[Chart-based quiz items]
☆ ☆ ☆ ☆ ☆

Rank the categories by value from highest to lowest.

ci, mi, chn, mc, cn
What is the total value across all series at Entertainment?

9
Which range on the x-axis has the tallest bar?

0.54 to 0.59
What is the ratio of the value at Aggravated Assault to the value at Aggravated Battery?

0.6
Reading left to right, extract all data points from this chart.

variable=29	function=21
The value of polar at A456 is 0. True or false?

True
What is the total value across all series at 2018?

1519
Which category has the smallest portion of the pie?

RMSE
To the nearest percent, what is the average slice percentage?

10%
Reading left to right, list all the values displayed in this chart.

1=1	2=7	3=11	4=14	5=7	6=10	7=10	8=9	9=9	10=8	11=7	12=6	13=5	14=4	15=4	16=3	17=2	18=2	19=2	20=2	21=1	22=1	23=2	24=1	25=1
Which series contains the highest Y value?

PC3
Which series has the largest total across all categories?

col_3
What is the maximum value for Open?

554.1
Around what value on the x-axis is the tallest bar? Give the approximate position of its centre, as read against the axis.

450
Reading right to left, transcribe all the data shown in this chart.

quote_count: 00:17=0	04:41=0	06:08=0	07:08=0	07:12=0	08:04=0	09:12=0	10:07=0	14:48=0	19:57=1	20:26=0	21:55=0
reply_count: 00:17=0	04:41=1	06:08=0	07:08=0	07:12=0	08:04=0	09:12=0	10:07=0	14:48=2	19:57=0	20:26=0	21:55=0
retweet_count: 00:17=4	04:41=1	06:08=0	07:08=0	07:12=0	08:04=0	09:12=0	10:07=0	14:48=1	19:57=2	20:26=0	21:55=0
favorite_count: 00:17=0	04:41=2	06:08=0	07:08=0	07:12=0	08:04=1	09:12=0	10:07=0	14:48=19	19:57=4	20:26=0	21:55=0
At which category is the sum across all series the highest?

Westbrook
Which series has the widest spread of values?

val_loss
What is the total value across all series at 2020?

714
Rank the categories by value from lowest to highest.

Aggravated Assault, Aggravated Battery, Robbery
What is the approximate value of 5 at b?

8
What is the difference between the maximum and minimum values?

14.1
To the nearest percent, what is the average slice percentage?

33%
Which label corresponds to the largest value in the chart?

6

☆ ☆ ☆ ☆ ☆

» YOUR GOAL:
How many of the lines above contain the string "Reading", with case counting? Reply with the number alone.

» YOUR RESPONSE:
3